A federal judge has unceremoniously dismissed all remaining claims that Sony reneged on its promise to allow Playstation 3 video game consoles to function as full-fledged computers.
Indeed, early marketing campaigns by the Japanese-based corporation advertised the console as a system that would allow users to “play games, watch movies, view videos, listen to music and run a full-featured Linux operating system that transforms your PS3 into a home computer.”
However, an April 2010 PS3 firmware update effectively disabled support for the “OtherOS,” prompting lead plaintiff Anthony Ventura to file suit against the company.

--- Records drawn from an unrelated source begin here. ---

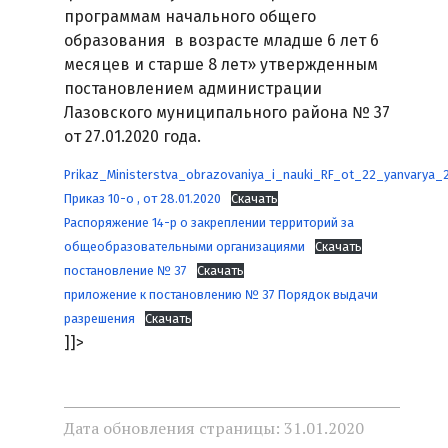
программам начального общего
образования в возрасте младше 6 лет 6
месяцев и старше 8 лет» утвержденным
постановлением администрации
Лазовского муниципального района № 37
от 27.01.2020 года.
Prikaz_Ministerstva_obrazovaniya_i_nauki_RF_ot_22_yanvary
Приказ 10-о , от 28.01.2020
Скачать
Распоряжение 14-р о закреплении территорий за
общеобразовательными организациями
Скачать
постановление № 37
Скачать
приложение к постановлению № 37 Порядок выдачи
разрешения
Скачать
]]>
Дата обновления страницы: 31.01.2020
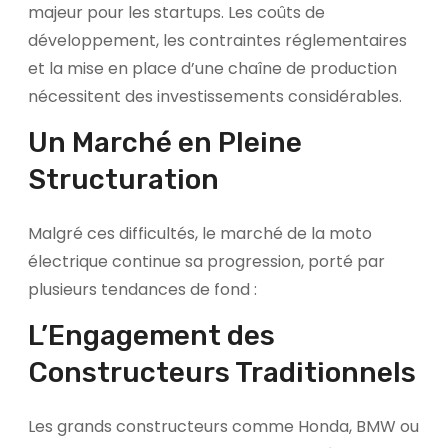
majeur pour les startups. Les coûts de
développement, les contraintes réglementaires
et la mise en place d’une chaîne de production
nécessitent des investissements considérables.
Un Marché en Pleine
Structuration
Malgré ces difficultés, le marché de la moto
électrique continue sa progression, porté par
plusieurs tendances de fond :
L’Engagement des
Constructeurs Traditionnels
Les grands constructeurs comme Honda, BMW ou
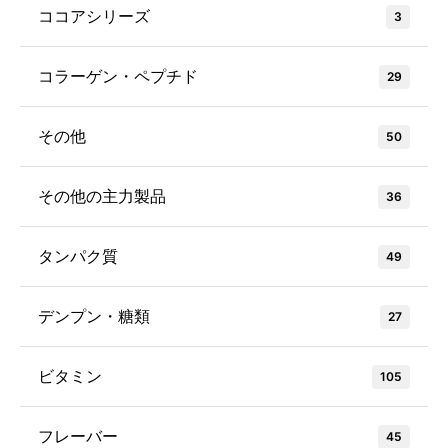
ココアシリーズ
3
コラーゲン・ペプチド
29
その他
50
その他の主力製品
36
タンパク質
49
デンプン・糖類
27
ビタミン
105
フレーバー
45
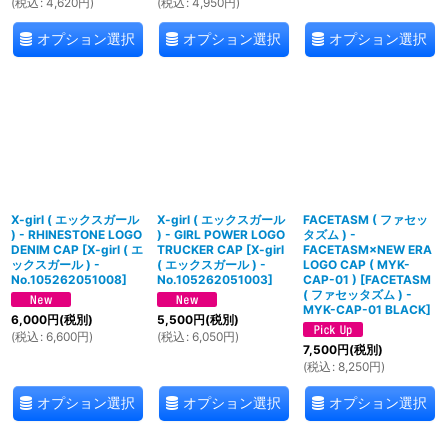
(
税込
:
4,620
円
)
(
税込
:
4,950
円
)
オプション選択
オプション選択
オプション選択
X-girl ( エックスガール
X-girl ( エックスガール
FACETASM ( ファセッ
) - RHINESTONE LOGO
) - GIRL POWER LOGO
タズム ) -
DENIM CAP
[
X-girl ( エ
TRUCKER CAP
[
X-girl
FACETASM×NEW ERA
ックスガール ) -
( エックスガール ) -
LOGO CAP ( MYK-
No.105262051008
]
No.105262051003
]
CAP-01 )
[
FACETASM
( ファセッタズム ) -
MYK-CAP-01 BLACK
]
6,000
円
(税別)
5,500
円
(税別)
(
税込
:
6,600
円
)
(
税込
:
6,050
円
)
7,500
円
(税別)
(
税込
:
8,250
円
)
オプション選択
オプション選択
オプション選択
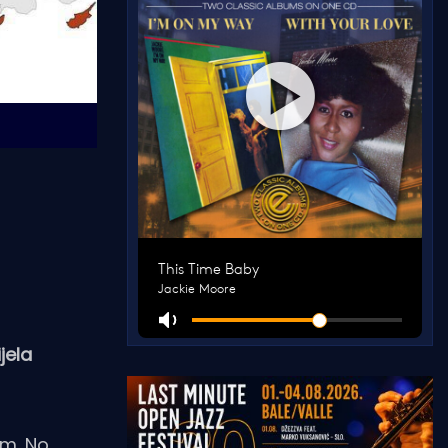
jela
om. No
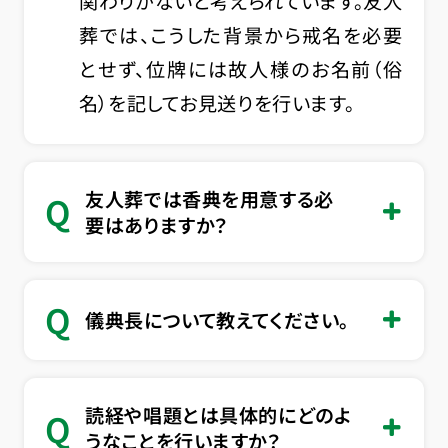
関わりがないと考えられています。友人
葬では、こうした背景から戒名を必要
とせず、位牌には故人様のお名前（俗
名）を記してお見送りを行います。
友人葬では香典を用意する必
Q
要はありますか？
Q
儀典長について教えてください。
読経や唱題とは具体的にどのよ
Q
うなことを行いますか？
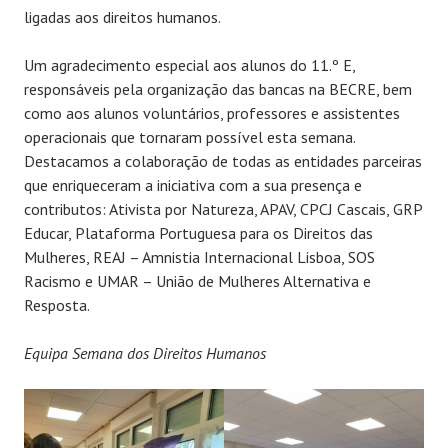
ligadas aos direitos humanos.
Um agradecimento especial aos alunos do 11.º E,
responsáveis pela organização das bancas na BECRE, bem
como aos alunos voluntários, professores e assistentes
operacionais que tornaram possível esta semana.
Destacamos a colaboração de todas as entidades parceiras
que enriqueceram a iniciativa com a sua presença e
contributos: Ativista por Natureza, APAV, CPCJ Cascais, GRP
Educar, Plataforma Portuguesa para os Direitos das
Mulheres, REAJ – Amnistia Internacional Lisboa, SOS
Racismo e UMAR – União de Mulheres Alternativa e
Resposta.
Equipa Semana dos Direitos Humanos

According to documents obtained by CourtHouse News Service and GamaSutra, Ventura said he opted for a Playstation 3 because Sony offered Linux support – even though the console was “substantially more expensive” than the Xbox 360 or Nintendo’s Wii.
“The disablement is not only a breach of the sales contract between Sony and its customers and a breach of the covenant of good faith and fair dealing, but it is also an unfair and deceptive business practice perpetrated on millions of unsuspecting consumers.”
All but one of Ventura’s claims were actually dismissed (with leave to amend) in February 2011, after U.S. District Judge Richard Seeborg ruled the plaintiffs had failed to state a viable claim.
“While it cannot be concluded as a matter of law at this juncture that Sony could, without legal consequence, force its customers to choose either to forego installing the software update or to lose access to the other OS feature, the present allegations of the complaint largely fail to state a claim,” Seeborg wrote in February.
“Accordingly, with the exception of one count, the motion to dismiss will be granted, with leave to amend.”
This past Thursday, Seeborg granted Sony’s motion to dismiss any remaining claims under the Computer Fraud and Abuse Act. The federal judge reiterated his ruling that the plaintiffs failed to prove they had a right to expect the “OtherOS” feature beyond Sony’s warranty period or at the expense of continued access to the Playstation Network (PSN).
“The dismay and frustration at least some PS3 owners likely experienced when Sony made the decision to limit access to the PSN service to those who were willing to disable the OtherOS feature on their machines was no doubt genuine and understandable.
“As a matter of providing customer satisfaction and building loyalty, it may have been questionable. As a legal matter, however, plaintiffs have failed to allege facts or articulate a theory on which Sony may be held liable,” he added.